Using Epipred, the first step in computing the percent epitope mismatch distance is to compute the nonparametric maximum likelihood estimate (NPMLE) of the number of peptides shared between the reference sequence and the consensus founder sequence(s), defined as the sum of estimated epitope-probabilities across all 8, 9, 10, 11-mers in the reference sequence that are exactly matched in the founder sequence(s). Then, the distance is the NPMLE of the percent of mismatched peptides, defined as one minus the ratio of the NPMLE of the number of shared peptides (computed in the first step) and the NPMLE of the number of peptides in the reference sequence. The denominator NPMLE is computed as the sum across all 8, 9, 10, 11-mers in the reference sequence of the estimated epitope-probabilities. Hence, K-mer distances account for the whole distribution of peptides rather than the limited set of epitopes with a cut-off of 0.8 probability. Because the NetMHC software returns results of ‘non-binder’, ‘weak binder’, or ‘strong binder’, we defined the distance as the estimated percent of mismatched epitopes, the latter defined as the number of weak or strong binding 8, 9, 10, or 11-mers in the reference sequence that mismatch the corresponding peptide in the founder sequence(s).
For each distance measure, a Wilcoxon rank sum test (equivalently the Mann-Whitney test) with exact 2-sided p-value was used to test for a different distribution in the majority-consensus sequence summary measures between the infected vaccine and placebo groups.

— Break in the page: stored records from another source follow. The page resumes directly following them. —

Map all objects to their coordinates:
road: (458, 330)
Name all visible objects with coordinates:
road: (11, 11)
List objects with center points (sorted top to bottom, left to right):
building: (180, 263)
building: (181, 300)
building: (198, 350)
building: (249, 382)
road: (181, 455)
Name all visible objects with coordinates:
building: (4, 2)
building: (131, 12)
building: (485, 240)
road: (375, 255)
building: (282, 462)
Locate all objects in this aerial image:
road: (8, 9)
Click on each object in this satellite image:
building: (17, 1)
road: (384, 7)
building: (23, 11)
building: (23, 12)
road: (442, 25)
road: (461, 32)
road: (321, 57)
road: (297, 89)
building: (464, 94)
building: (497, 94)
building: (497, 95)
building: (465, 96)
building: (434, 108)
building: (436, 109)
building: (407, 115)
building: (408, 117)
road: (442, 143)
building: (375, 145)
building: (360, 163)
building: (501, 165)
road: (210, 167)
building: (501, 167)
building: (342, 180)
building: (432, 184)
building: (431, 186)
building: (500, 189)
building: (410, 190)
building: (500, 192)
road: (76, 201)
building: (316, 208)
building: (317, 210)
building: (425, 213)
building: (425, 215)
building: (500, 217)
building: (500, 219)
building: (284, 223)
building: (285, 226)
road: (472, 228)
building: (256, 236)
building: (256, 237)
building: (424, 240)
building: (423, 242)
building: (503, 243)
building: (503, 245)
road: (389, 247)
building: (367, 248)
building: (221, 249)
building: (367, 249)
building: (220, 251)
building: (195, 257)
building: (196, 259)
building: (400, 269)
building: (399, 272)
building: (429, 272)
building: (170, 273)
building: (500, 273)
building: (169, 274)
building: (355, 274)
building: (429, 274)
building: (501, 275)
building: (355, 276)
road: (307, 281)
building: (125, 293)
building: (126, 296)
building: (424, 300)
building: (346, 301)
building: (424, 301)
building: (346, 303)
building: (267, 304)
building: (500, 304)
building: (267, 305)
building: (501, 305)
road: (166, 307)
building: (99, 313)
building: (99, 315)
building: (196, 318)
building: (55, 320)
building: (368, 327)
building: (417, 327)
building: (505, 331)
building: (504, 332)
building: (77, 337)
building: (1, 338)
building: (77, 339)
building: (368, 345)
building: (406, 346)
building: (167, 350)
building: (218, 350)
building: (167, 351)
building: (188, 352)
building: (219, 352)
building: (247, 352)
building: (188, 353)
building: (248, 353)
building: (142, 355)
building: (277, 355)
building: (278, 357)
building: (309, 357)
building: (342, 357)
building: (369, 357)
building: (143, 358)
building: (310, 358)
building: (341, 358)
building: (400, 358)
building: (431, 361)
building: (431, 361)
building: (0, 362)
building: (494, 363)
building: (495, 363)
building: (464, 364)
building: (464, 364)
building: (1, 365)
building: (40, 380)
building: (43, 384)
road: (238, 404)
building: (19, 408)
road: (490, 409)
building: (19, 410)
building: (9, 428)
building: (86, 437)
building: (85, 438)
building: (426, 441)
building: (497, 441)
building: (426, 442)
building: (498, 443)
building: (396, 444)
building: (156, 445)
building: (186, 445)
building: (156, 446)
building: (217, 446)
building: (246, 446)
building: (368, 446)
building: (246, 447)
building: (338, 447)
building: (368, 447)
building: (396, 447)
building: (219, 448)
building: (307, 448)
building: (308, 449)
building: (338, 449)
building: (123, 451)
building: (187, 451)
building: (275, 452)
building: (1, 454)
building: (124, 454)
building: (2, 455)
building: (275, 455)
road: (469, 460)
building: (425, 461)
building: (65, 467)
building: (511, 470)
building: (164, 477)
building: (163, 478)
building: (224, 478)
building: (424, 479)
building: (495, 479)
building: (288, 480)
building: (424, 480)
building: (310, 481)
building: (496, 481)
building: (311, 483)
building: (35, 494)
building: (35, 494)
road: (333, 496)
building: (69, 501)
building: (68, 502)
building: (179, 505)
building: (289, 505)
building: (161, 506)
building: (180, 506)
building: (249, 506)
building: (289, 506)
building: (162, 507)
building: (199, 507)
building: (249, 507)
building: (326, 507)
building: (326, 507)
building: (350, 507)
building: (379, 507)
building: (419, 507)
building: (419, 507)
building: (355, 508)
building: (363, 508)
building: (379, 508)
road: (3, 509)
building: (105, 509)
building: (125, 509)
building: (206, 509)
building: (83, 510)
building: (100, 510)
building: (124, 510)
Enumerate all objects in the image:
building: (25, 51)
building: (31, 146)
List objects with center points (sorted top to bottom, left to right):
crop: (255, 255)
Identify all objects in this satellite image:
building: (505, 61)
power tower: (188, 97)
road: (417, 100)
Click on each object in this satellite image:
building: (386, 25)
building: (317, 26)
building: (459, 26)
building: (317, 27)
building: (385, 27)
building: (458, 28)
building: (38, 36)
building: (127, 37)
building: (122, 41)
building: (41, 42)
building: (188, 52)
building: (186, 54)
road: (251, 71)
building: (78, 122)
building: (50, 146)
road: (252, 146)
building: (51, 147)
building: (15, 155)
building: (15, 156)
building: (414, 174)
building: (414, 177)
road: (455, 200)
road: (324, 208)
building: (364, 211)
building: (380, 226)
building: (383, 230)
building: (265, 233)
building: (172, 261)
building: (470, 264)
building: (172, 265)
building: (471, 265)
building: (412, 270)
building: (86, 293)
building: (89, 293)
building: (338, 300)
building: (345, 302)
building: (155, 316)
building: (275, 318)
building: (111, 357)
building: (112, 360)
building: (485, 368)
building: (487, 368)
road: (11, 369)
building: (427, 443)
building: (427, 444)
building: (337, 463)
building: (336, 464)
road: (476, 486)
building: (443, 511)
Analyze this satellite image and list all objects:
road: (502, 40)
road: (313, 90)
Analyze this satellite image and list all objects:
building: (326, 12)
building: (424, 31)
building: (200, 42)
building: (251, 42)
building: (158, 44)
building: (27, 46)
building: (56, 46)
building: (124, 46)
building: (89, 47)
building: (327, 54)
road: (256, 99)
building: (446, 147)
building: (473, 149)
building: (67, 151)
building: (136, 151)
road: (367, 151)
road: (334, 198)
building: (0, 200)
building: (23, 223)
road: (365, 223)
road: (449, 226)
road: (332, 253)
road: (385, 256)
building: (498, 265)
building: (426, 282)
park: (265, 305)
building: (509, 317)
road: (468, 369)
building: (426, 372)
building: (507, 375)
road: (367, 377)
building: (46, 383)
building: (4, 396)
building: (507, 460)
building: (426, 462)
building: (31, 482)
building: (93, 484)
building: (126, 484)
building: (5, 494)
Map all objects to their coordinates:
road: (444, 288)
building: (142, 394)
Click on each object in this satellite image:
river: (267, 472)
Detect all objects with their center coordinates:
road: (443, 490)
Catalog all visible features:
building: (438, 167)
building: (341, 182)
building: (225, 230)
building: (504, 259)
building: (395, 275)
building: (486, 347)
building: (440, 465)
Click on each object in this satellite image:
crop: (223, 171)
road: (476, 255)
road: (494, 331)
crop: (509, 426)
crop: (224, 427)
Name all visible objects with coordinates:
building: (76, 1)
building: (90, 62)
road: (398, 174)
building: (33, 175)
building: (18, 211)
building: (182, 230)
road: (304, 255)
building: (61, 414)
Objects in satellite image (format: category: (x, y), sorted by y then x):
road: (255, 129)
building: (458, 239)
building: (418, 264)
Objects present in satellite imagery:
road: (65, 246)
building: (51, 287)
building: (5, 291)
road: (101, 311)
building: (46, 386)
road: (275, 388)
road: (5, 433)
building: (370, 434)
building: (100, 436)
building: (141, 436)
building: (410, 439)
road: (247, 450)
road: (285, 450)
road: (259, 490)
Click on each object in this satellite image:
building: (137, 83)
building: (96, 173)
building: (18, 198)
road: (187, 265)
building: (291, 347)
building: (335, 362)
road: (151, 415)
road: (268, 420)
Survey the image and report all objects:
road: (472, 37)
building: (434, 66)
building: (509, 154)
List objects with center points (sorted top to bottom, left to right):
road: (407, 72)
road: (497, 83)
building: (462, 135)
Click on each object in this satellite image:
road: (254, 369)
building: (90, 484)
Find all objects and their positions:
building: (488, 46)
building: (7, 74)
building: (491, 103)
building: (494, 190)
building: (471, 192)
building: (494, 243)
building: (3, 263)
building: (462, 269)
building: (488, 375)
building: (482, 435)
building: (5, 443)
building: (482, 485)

Global sieve effects restricted to CTL epitopes in all individual sequences. Parallel to the above distances, we defined two epitope-based distances that account for all individual founder sequences. The CTL epitope distance was defined as above, except that in the first step, T cell epitopes were identified in all of the subject's founder sequences in addition to the reference sequence. The K-mer distance is defined as above, except that the numerator of the ratio is the estimated number of peptides shared between the reference sequence and all of the subject’s founder sequences. Hypothesis testing was the same as described above.
Local sieve analysis statistical methods. Individual sites and K-mers were evaluated as signatures wherein there are different AA distributions for vaccine versus placebo recipients. As the following analyses did not take HLA or predicted epitope sites into account, they were conducted on the 66 subjects used for the analyses above plus the one individual for whom HLA data was not available.
Signature positions in founder variants. For each AA site in Gag, Pol, and Nef, we compared the rate of AA mismatch to the MRKAd5 insert residue found in the infected vaccine group to this rate in the infected placebo group. The same analysis was done for Env with HXB2 as reference. We used the t-statistic numerator-type statistic of Gilbert, Wu, and Jobes14, and their permutation procedure, to compute an unadjusted p-value for each position. Positions with insufficient AA variability to potentially discover a significant result were screened out using Tarone’s procedure15 , which reduced the number of sites for analysis to 97 (from 542) for Gag; 76 (from 885) for Pol; 82 (from 236) for Nef; and 322 (from 957) for Env.